54463d32ef:use enhanced basic regular expressions on macOS

Reported-by: Marco Nenciarini
Suggested-by: Jeff King
Signed-off-by: René Scharfe

When 1819ad3 ("grep: fix multibyte regex handling under macOS", 2022-08-26, Git v2.39.0-rc0 -- merge listed in batch #1) started to use the native regex library instead of Git's own (compat/regex/), it lost support for alternation in basic regular expressions.

Bring it back by enabling the flag REG_ENHANCED on macOS when compiling basic regular expressions.


With Git 2.41 (Q2 2023), the userdiff regexp patterns for various filetypes that are built into the system have been updated to avoid triggering regexp errors from UTF-8 aware regex engines.

See commit be39144 (06 Apr 2023) by René Scharfe (rscharfe).
(Merged by Junio C Hamano -- gitster -- in commit cbfe844, 20 Apr 2023)

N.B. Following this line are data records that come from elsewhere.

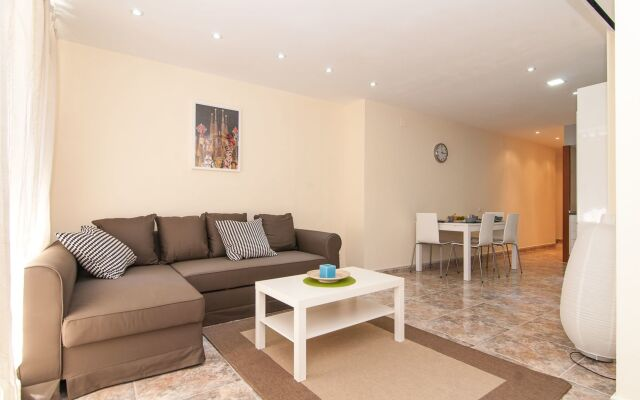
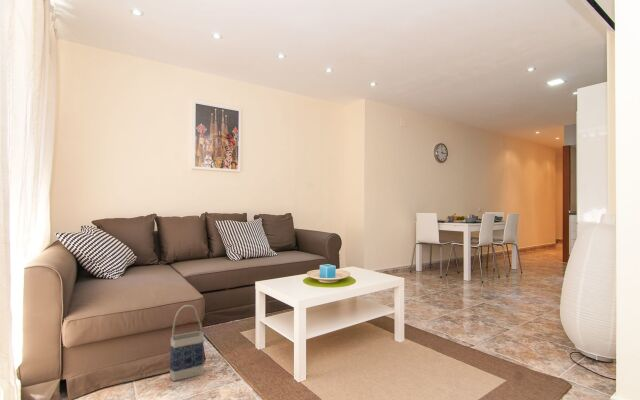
+ bag [169,304,205,382]
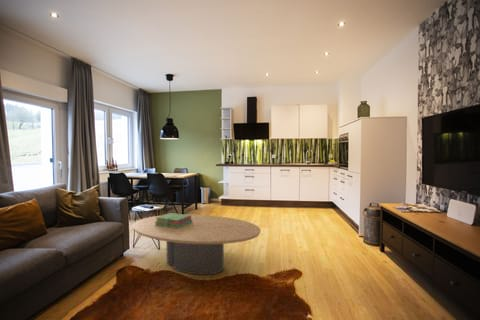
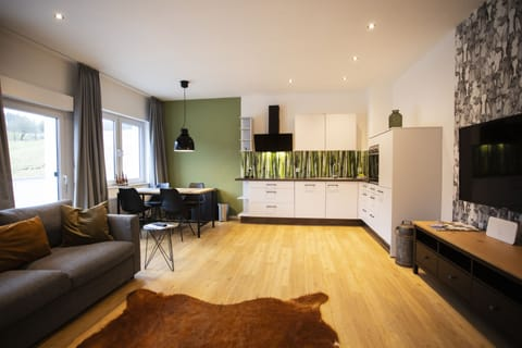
- stack of books [155,212,192,229]
- coffee table [131,214,262,276]
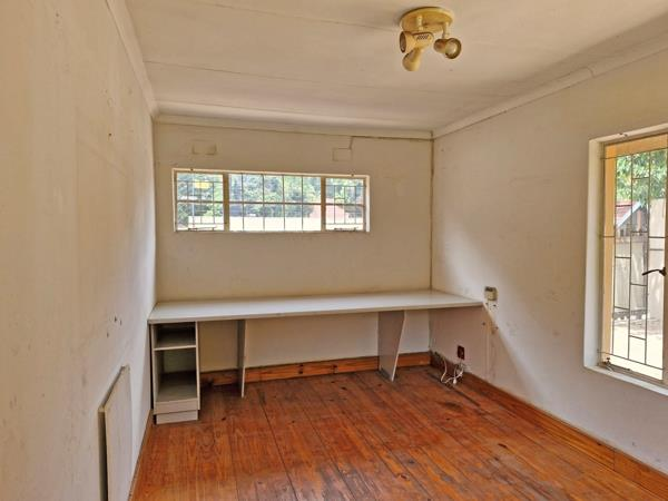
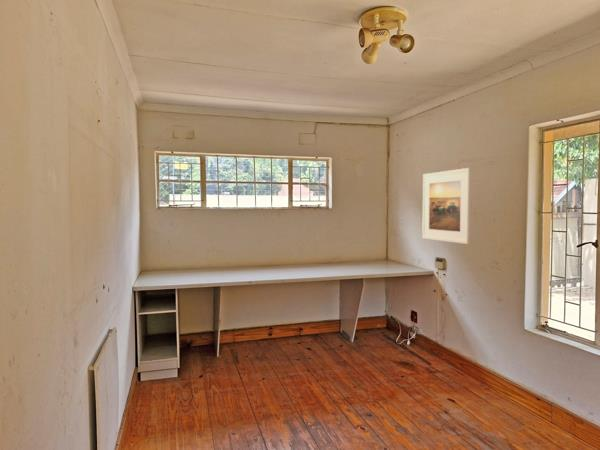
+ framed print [421,167,472,245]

userdiff: support regexec(3) with multi-byte support

Reported-by: D. Ben Knoble
Reported-by: Eric Sunshine
Helped-by: Junio C Hamano
Signed-off-by: René Scharfe

Since 1819ad3 ("grep: fix multibyte regex handling under macOS", 2022-08-26, Git v2.39.0-rc0 -- merge listed in batch #1) we use the system library for all regular expression matching on macOS, not just for git grep.
It supports multi-byte strings and rejects invalid multi-byte characters.

This broke all built-in userdiff word regexes in UTF-8 locales because they all include such invalid bytes in expressions that are intended to match multi-byte characters without explicit support for that from the regex engine.

"|[^[:space:]]|[\xc0-\xff][\x80-\xbf]+" is added to all built-in word regexes to match a single non-space or multi-byte character.
The \xNN characters are invalid if interpreted as UTF-8 because they have their high bit set, which indicates they are part of a multi-byte character, but they are surrounded by single-byte characters.

Replace that expression with "|[^[:space:]]" if the regex engine supports multi-byte matching, as there is no need to have an explicit range for multi-byte characters then.
Check for that capability at runtime, because it depends on the locale and thus on environment variables.
Construct the full replacement expression at build time and just switch it in if necessary to avoid string manipulation and allocations at runtime.

Additionally the word regex for tex contains the expression "[a-zA-Z0-9\x80-\xff]+" with a similarly invalid range.
The best replacement with only valid characters that I can come up with is "([a-zA-Z0-9]|[^\x01-\x7f])+".
Unlike the original it matches NUL characters, though.
Assuming that tex files usually don't contain NUL this should be acceptable.